▽

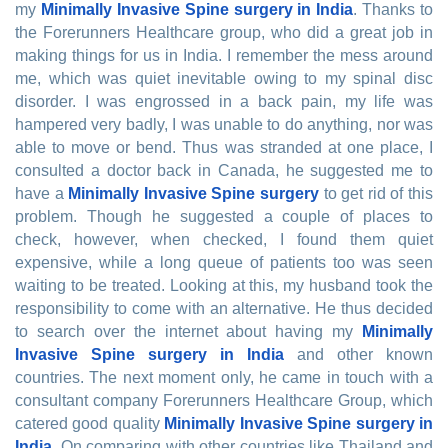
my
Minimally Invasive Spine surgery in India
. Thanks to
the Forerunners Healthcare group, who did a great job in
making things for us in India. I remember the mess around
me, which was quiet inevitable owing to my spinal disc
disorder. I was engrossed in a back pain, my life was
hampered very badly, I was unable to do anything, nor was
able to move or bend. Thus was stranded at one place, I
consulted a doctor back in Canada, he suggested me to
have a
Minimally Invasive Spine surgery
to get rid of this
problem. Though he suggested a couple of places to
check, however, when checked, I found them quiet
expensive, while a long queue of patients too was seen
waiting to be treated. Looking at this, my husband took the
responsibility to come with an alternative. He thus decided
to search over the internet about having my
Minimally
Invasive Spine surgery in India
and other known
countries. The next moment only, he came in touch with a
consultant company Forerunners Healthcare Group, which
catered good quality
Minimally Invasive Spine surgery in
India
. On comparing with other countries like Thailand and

△
▽

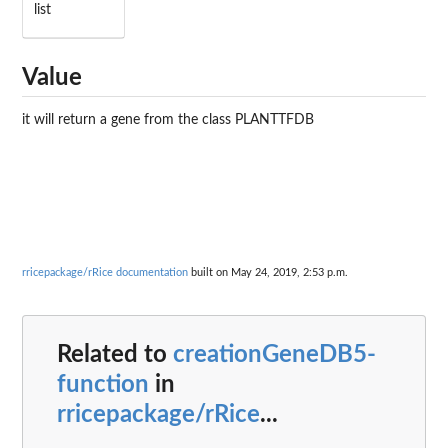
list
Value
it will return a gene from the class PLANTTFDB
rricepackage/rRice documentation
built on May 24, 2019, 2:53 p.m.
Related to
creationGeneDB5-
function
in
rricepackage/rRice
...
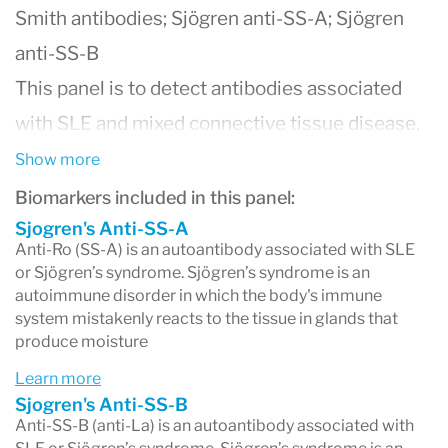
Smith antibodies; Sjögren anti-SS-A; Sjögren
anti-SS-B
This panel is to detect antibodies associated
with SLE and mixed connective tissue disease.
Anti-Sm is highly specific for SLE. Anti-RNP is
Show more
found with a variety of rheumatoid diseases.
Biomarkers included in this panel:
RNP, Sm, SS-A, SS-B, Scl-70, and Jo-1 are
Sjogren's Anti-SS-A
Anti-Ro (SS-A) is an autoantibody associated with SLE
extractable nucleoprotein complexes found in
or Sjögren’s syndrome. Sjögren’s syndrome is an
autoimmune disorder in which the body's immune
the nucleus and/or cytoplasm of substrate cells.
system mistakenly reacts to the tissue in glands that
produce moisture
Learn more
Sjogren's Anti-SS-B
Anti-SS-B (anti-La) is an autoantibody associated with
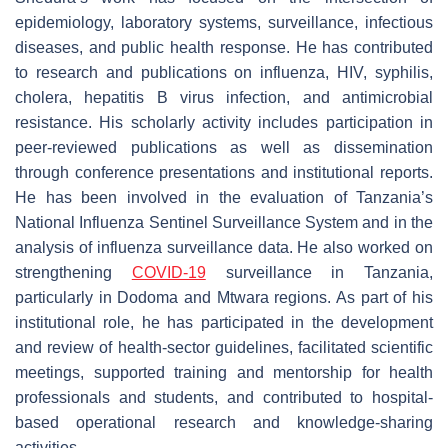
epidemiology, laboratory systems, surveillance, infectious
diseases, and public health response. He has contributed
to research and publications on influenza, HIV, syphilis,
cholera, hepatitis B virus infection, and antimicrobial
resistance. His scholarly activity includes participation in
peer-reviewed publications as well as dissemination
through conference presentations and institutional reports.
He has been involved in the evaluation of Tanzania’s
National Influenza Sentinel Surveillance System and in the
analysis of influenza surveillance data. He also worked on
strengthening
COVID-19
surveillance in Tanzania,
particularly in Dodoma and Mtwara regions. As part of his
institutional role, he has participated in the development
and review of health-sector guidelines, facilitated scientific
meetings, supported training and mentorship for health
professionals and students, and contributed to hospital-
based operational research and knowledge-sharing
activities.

△

Whenever a line in the entries above includes the word "publications", pull that line out.

to research and publications on influenza, HIV, syphilis,
peer-reviewed publications as well as dissemination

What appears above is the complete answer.